I got home today, and immediately texted my girlfriend who is out of the state visiting family. There was an interaction stuck in my throat from work, and I needed to get it out.
The last hour or so, I was working on administrative tasks with another sub in the coordinators office. When I arrive, we talk about the day, brief summaries of our classes, plans for tomorrow, then there is a lull. In this lull, and each moment like it during this hour, there is my focus is for this post. Around the lulls and moments of silence, there is conversation, or talking at least. I’ve forgotten most of what we, or rather they, talked about. I remember the items and bits that I was present and a part of the conversation for, however short and sporadic that was. I find myself unable to hold conversations, and this is going to be an active think of why.
I’m restricting myself a bit, because I noticed that when I was messaging my girlfriend my tone was a little harsh. It is not my intention to be hurtful or disrespectful to my co-workers, or to anyone else. I tend to have a disdain for things I don’t understand, which leads me to explore those things before I talk, write, or get too opinionated about them. I don’t really get small talk, and I wonder why people talk about the things they choose to talk about.

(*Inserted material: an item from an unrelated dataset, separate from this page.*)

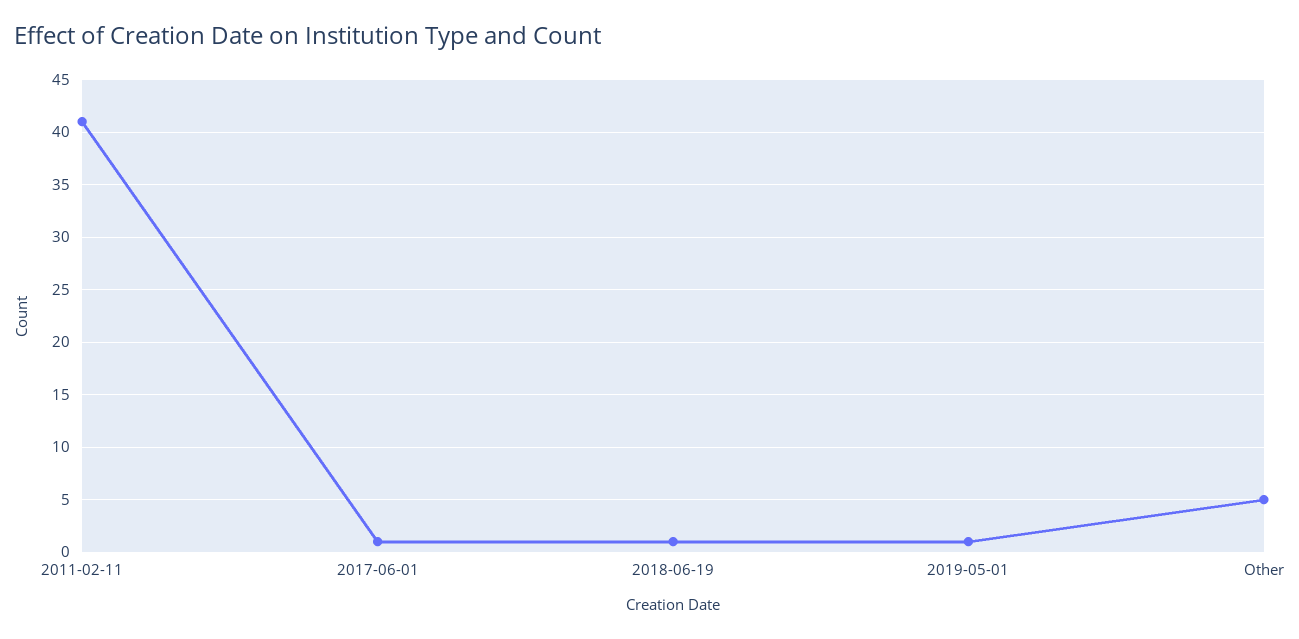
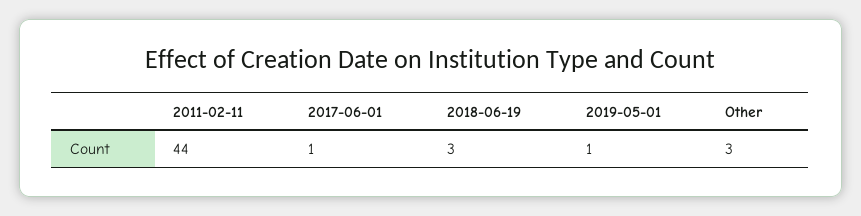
2011-02-11: 41 -> 44
2018-06-19: 1 -> 3
Other: 5 -> 3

If you think about it, why do you talk about the things you talk about with your friends, co-workers, partner, or family? Please provide me some insight. I talk about what I do, for a lot of reasons, but they’re only reasons to me, for why I talk, I’m not sure why anyone listens. I write because it helps me feel better mentally to get my thoughts out, and it helps me feel like I contribute if I share them with someone, even better that I’m putting it out there for whoever to see it and read it. Hopefully I can help make other people feel better too, or at least think more about life and the world.
But I don’t talk nearly as much as I write. I don’t always articulate things the best way the first time I think/say/write them. Only when I’m writing I can fix it as I write, and when I’m speaking, I have to try to fix it afterwards, and that often doesn’t go well. Sometimes someone will say something clever to me in the hall, or even just say hello, and my response is a weird laugh or smile, or a weak greeting in return. I’m not confident, but I also don’t necessarily want to be, because it feels like a waste of my time and energy.
For me to talk, it has to be important, or relevant. If I talk, I’ve probably been thinking about it for anywhere from five seconds to several minutes before I decided to orate. This isn’t always, sometimes I’m reading directions from a plan, or I get sprung with small talk. Answering how I am several times a day, or other “normal” polite conversation. I’m not upset about it, but I don’t get it I guess.
Nearly anywhere I go, I can hear people talking, and sometimes it sounds unremarkable, and other times, I…I just don’t get it. People talking about hobbies, work, weather, that makes sense. People talking about a dress code from years ago, or some relative of a relative told them about some conspiracy about mason jars, or swearing every other word, I’m not sure what to think.
I try to weasel in when I can, but it’s hard to feel organic. It seems like everyone interrupts each other and there isn’t a good time for people to join in. I think it’s because they’re just talking about their own experiences and trying to get out as much as they can, not leaving time to pause and think, because they don’t have to think about what each other is saying. I also know this isn’t everyone, but it seems like people are heavy thought averse.
Perhaps that’s what a conversation is, some small simple words strung together to make us feel connected. This blog post isn’t a conversation because it’s entirely one-sided. I’m writing AT you. So when someone doesn’t feel like they have a good moment to join it, is it a conversation? I do manage to get into some conversations, but I have to think very carefully about how I can integrate what I’d like to talk about.
That opportunity is hard for me to capitalize on, and I’m not sure why, I think people just don’t relate to me. For instance, this afternoon, I found a great opportunity to mention that we seem to be a moderately failure-averse society, and that I was reading H. Jon Benjamin’s book, Failure Is An Option. Unfortunately, that was where that conversation ended. There was a period of silence, and then someone started telling a story. It was vaguely related, but didn’t really continue the theme of failure-averse..ness.
I’m not dominating in conversation, I don’t like to overpower people because when I get going about a topic I’m passionate about, or know a lot about, I tend to fixate on it, and it seems like people prefer more transient conversation. Also, lighter conversation. It seems to me that people don’t want to think about challenging things, or don’t know where to go from there. Perhaps their thoughts were, “I haven’t read that book, and don’t know who that is.” Now they didn’t ask, but I can’t say for sure that I would have either. I would have taken a stake if someone mentioned a social issue like failure-aversion, is that not relevant, important, and solvable? Would you not want to contribute to a conversation on the subject? Why not?
That’s what I don’t get. I don’t understand why people won’t talk about the challenging things. It’s not personally challenging (or perhaps it is), it isn’t so complicated that you have to do math or know facts and figures, and it’s valuable for human beings to discuss.
I’m not sure that this write has given me any sort of answers or closure… I can talk to people, I don’t often like to talk about small nothings, and I don’t really get why people talk about nonsensical things. I’m sure they like those things, perhaps they would rank those things as most important in their lives, perhaps the conversations they’ve heard throughout their life have been nonsensical and they’ve learned that that is how to converse with people. Or rather, since learning something shouldn’t be the problem, they haven’t learned how to critically think and how to converse about those challenging things.
Maybe they just don’t like thinking about it because it’s too sad. That’s a reason I could understand, but also exactly the reason we should be talking about it.